■ About this task
Reproduce, exactly and only, the lines of the data that follows from the one containing "o GPSG Website" down to the one containing "Construction of air cargo terminal", without pictures.

■ Material shown
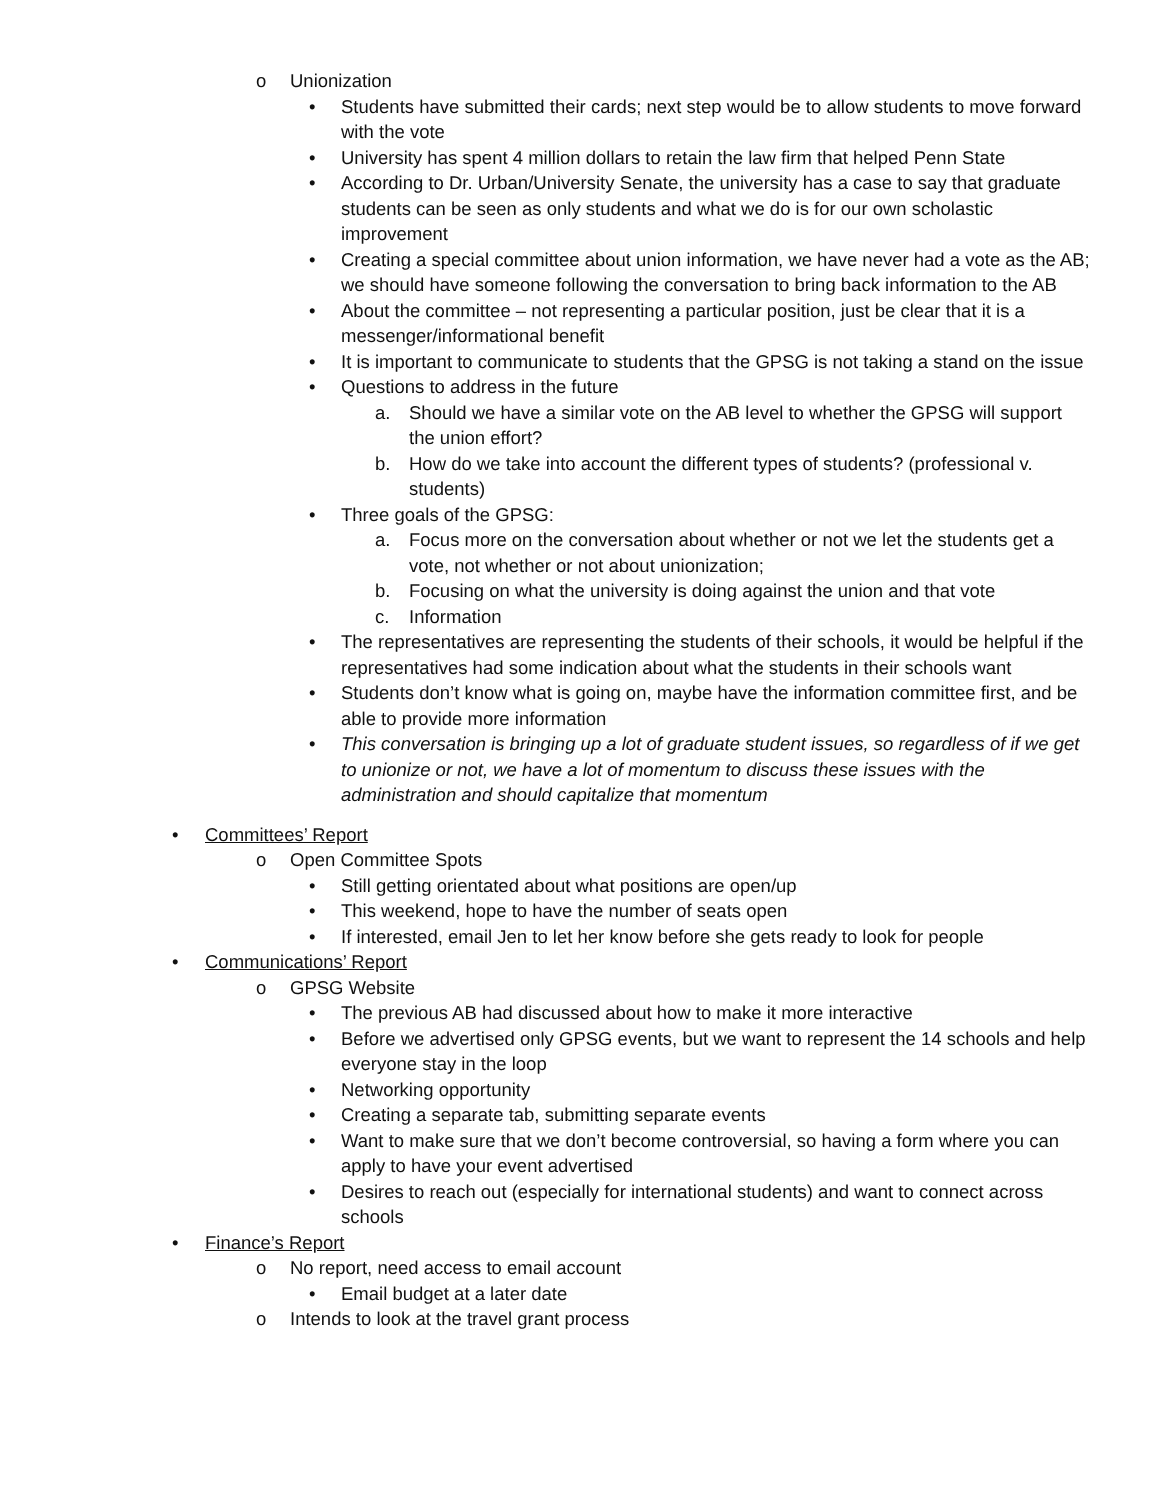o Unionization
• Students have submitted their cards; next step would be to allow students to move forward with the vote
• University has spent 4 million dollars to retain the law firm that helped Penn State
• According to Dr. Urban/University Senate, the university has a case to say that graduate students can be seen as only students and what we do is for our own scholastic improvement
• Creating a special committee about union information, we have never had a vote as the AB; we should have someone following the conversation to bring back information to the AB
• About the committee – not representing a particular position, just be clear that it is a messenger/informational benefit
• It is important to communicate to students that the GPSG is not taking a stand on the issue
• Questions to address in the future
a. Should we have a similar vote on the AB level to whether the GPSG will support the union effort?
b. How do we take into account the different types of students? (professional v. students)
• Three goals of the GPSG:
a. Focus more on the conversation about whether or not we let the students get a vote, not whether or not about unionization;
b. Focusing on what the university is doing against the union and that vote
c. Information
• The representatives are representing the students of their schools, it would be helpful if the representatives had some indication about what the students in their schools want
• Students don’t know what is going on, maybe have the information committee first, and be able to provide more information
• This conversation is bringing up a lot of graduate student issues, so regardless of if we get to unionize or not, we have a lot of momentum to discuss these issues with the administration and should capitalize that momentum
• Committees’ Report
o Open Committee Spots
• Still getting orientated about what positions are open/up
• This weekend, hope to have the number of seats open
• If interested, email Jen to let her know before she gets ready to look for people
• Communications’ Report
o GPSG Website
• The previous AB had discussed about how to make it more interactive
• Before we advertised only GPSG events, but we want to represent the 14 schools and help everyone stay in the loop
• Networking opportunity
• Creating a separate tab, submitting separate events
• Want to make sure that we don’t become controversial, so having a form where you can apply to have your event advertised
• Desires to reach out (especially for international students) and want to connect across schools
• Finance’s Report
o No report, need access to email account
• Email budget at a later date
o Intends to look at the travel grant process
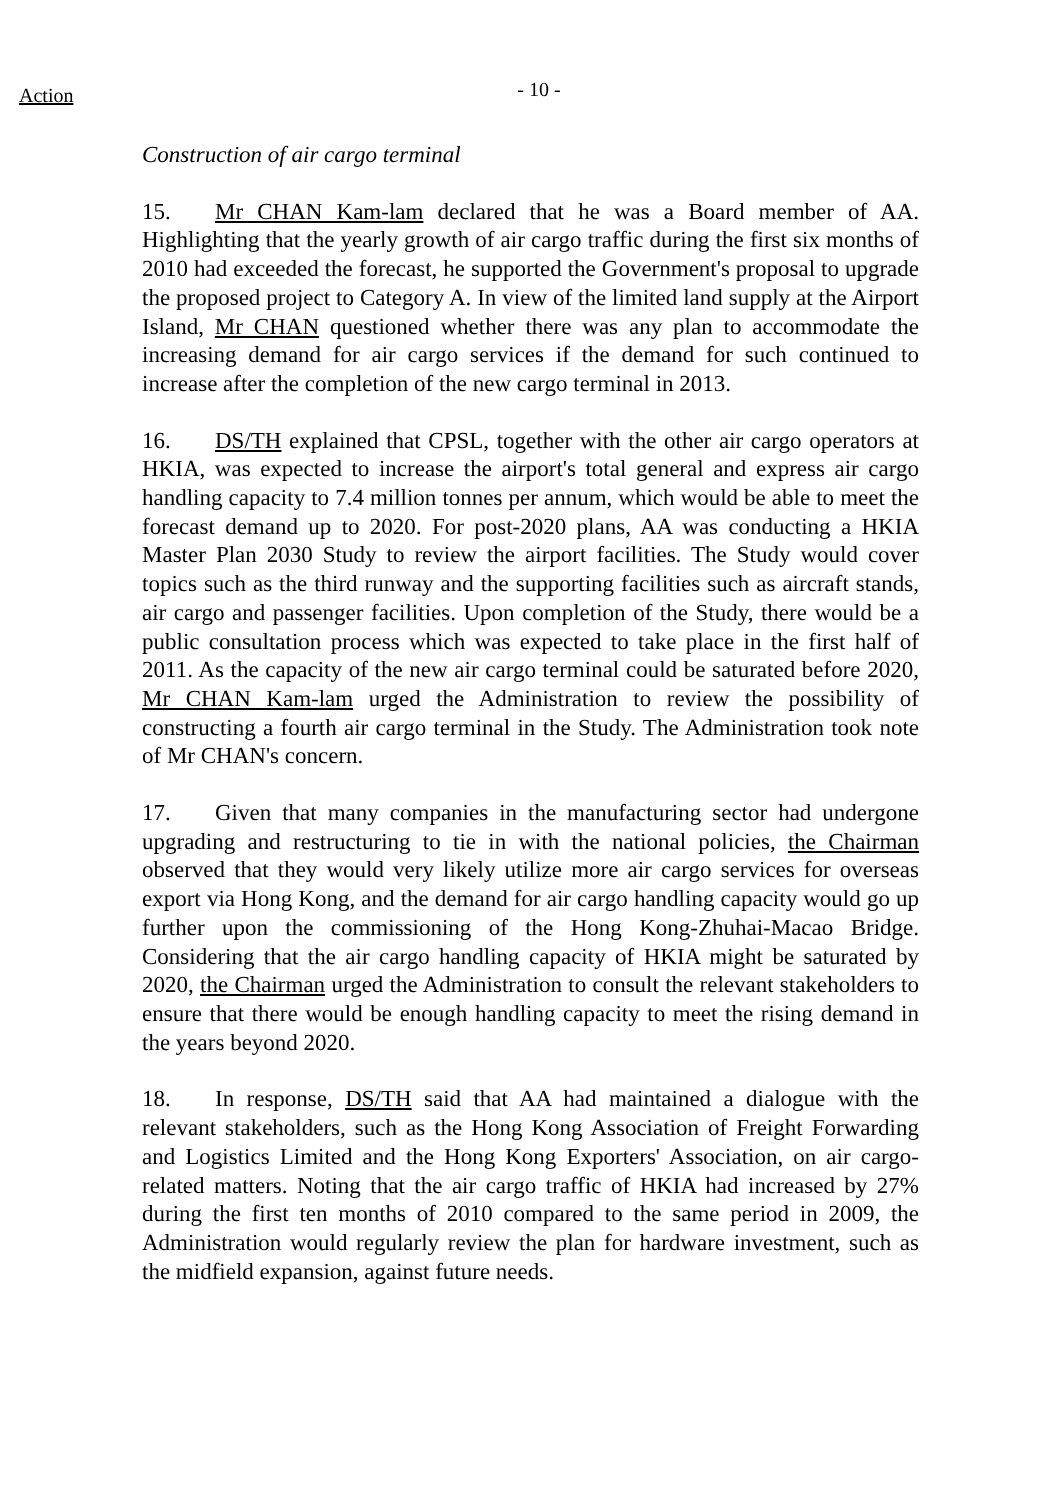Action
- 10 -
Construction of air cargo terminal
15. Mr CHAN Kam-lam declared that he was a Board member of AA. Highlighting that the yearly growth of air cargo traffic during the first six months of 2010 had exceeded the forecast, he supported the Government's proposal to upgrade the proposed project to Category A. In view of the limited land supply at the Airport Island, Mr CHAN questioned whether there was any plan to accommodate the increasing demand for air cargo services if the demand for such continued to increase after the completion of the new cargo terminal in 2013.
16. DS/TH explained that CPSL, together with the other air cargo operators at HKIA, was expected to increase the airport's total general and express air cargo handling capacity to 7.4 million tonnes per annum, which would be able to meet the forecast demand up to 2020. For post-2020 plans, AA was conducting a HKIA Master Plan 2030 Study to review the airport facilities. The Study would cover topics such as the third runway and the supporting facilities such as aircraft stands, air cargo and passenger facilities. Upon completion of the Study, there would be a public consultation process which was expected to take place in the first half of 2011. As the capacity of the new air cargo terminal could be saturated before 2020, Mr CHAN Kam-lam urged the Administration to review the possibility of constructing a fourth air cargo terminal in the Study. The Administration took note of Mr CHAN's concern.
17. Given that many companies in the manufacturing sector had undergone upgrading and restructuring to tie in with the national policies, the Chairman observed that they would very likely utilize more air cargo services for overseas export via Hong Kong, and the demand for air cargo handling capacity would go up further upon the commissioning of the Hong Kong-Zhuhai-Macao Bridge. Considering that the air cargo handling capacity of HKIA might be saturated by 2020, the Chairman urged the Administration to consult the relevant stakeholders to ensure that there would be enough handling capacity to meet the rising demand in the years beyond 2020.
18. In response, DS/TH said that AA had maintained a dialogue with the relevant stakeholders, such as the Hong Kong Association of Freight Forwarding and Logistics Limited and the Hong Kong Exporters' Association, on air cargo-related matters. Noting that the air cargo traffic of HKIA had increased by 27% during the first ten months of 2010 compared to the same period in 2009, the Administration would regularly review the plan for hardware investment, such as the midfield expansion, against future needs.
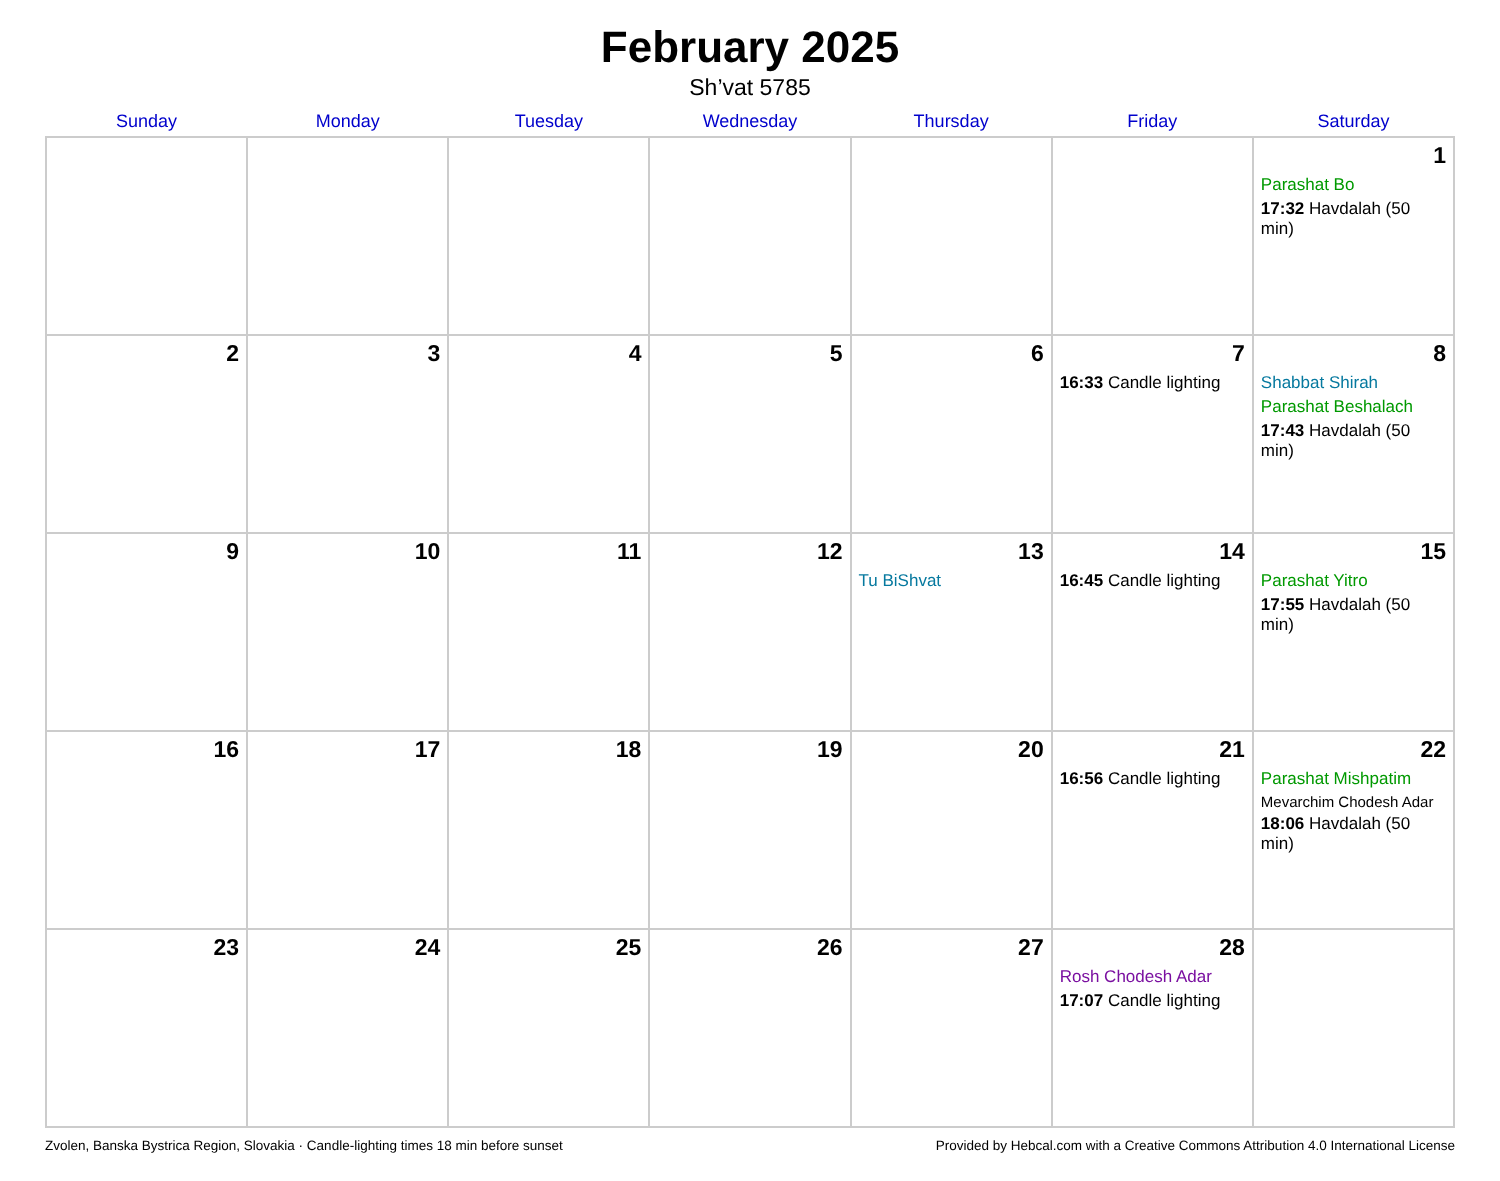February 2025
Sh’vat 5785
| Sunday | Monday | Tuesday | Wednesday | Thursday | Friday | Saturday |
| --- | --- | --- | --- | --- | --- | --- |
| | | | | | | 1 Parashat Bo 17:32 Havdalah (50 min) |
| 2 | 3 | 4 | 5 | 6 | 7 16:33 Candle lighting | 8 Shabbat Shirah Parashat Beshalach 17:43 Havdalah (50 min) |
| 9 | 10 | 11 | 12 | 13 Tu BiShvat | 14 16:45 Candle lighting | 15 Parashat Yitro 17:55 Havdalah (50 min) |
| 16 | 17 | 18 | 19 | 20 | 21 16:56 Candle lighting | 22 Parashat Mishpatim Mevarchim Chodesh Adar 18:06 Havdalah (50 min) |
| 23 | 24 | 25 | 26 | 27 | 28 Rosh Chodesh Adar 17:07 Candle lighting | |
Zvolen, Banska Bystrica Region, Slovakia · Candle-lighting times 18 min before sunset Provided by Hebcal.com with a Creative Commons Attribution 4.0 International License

■ Task result
o GPSG Website
• The previous AB had discussed about how to make it more interactive
• Before we advertised only GPSG events, but we want to represent the 14 schools and help everyone stay in the loop
• Networking opportunity
• Creating a separate tab, submitting separate events
• Want to make sure that we don’t become controversial, so having a form where you can apply to have your event advertised
• Desires to reach out (especially for international students) and want to connect across schools
• Finance’s Report
o No report, need access to email account
• Email budget at a later date
o Intends to look at the travel grant process
Action
- 10 -
Construction of air cargo terminal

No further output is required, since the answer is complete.